TASCAM has a knack for introducing innovative technology with a great value, and the DR-08 linear PCM recorder is no exception. In a package slightly smaller than a TV remote control, you’ll find tools useful to someone doing field recording, be it radio ENG or live music, though there are some caveats.
Retail price is $299 though you’ll find it at various dealers for significantly less, maybe even below half of list price.
Through a friendly menu interface, the user can select audio quality ranging from 24-bit/96 kHz linear through MP3 recording at 32 kbps mono. The DR-08 uses microSD and microSDHC cards for a maximum memory capacity of 32 GB. A list of brand-name cards that have been tested in the unit is available on the TASCAM website.
Its built-in electret condenser microphones have three positions. The closed position is optimized for a narrow field such as when doing interviews. When the mics are open they are optimized for stereo recording. When open and turned up, they are directional, useful when you want to record meetings.
A 1/8-inch external input jack is available for your own mic/line inputs. Analog output is via a 1/8-inch jack, and an internal speaker is provided.
The real versatility of the DR-08 comes when you connect to a PC via the microUSB-to-standard USB cable. Alternately, you can transfer files by removing the microSD card and inserting it into your PC’s card reader. The unit is compatible with both Mac and Windows.
A backlit display allows you to set levels and record in the dark. One annoyance is that it can only be accessed through the menu. This is one instance where a simple momentary pushbutton switch might trump menu-driven firmware.

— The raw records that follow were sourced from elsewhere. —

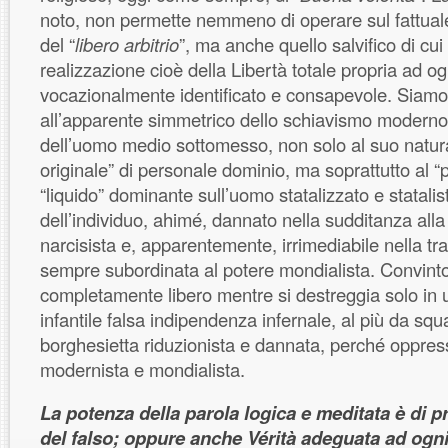
noto, non permette nemmeno di operare sul fattual
del “
libero arbitrio
”, ma anche quello salvifico di cui p
realizzazione cioè della Libertà totale propria ad o
vocazionalmente identificato e consapevole. Siam
all’apparente simmetrico dello schiavismo moderno
dell’uomo medio sottomesso, non solo al suo natur
originale” di personale dominio, ma soprattutto al “
“liquido” dominante sull’uomo statalizzato e statalis
dell’individuo, ahimé, dannato nella sudditanza all
narcisista e, apparentemente, irrimediabile nella tra
sempre subordinata al potere mondialista. Convinto
completamente libero mentre si destreggia solo in u
infantile falsa indipendenza infernale, al più da squ
borghesietta riduzionista e dannata, perché oppress
modernista e mondialista.
La potenza della parola logica e meditata è di p
del falso; oppure anche Vérità adeguata ad ogn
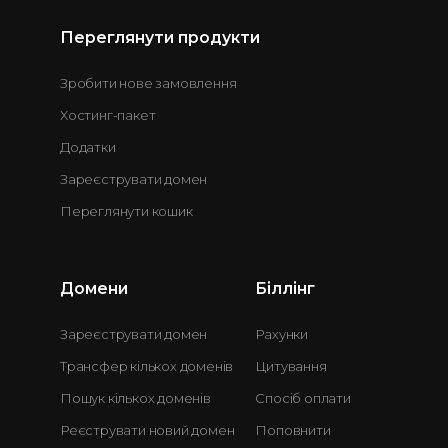
Переглянути продукти
Зробити нове замовлення
Хостинг-пакет
Додатки
Зареєструвати домен
Переглянути кошик
Домени
Біллінг
Зареєструвати домен
Рахунки
Трансфер кількох доменів
Цитування
Пошук кількох доменів
Спосіб оплати
Реєструвати новий домен
Поповнити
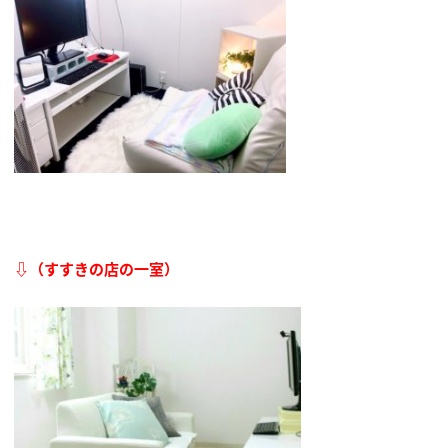
⇩（すすきの店の一室）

A cool illumination option is the “stealth” mode, which defeats the record LED and backlight. Presumably this would be useful for times when you want to record in the dark without being detected.
A field recording of choral music using the built-in mics revealed a slight hiss during the quiet passages, which I did not find surprising on such an inexpensive device. Otherwise, the sound was transparent and rich in detail.
The DR-08 features auto level control and a low-cut filter for clear recordings, as well as loop and variable speed on playback, allowing you to slow the playback speed without changing the pitch to learn new music. There’s also noise canceling and EQ functions for improved playback timbre.
This device has great potential as a radio ENG device, although care needs to be taken. As with other miniaturized devices, condensation can form on the circuit board when going from cold to warm environments, rendering it temporarily unusable. Keep it in an inside pocket during winter weather.
While it has an aluminum front panel, and construction is more robust than that of a TV remote control, the DR-08 probably is not “broadcast quality.” Dropping, dunking or hard use of the 1/8-inch input/output jacks may shorten or end its useful life. A padded carrying case would be a useful accessory, although none is available from TASCAM.
With moderate care, the DR-08 should survive in the broadcast environment. Given its price, a loss or demise would be sad, but not the end of the world.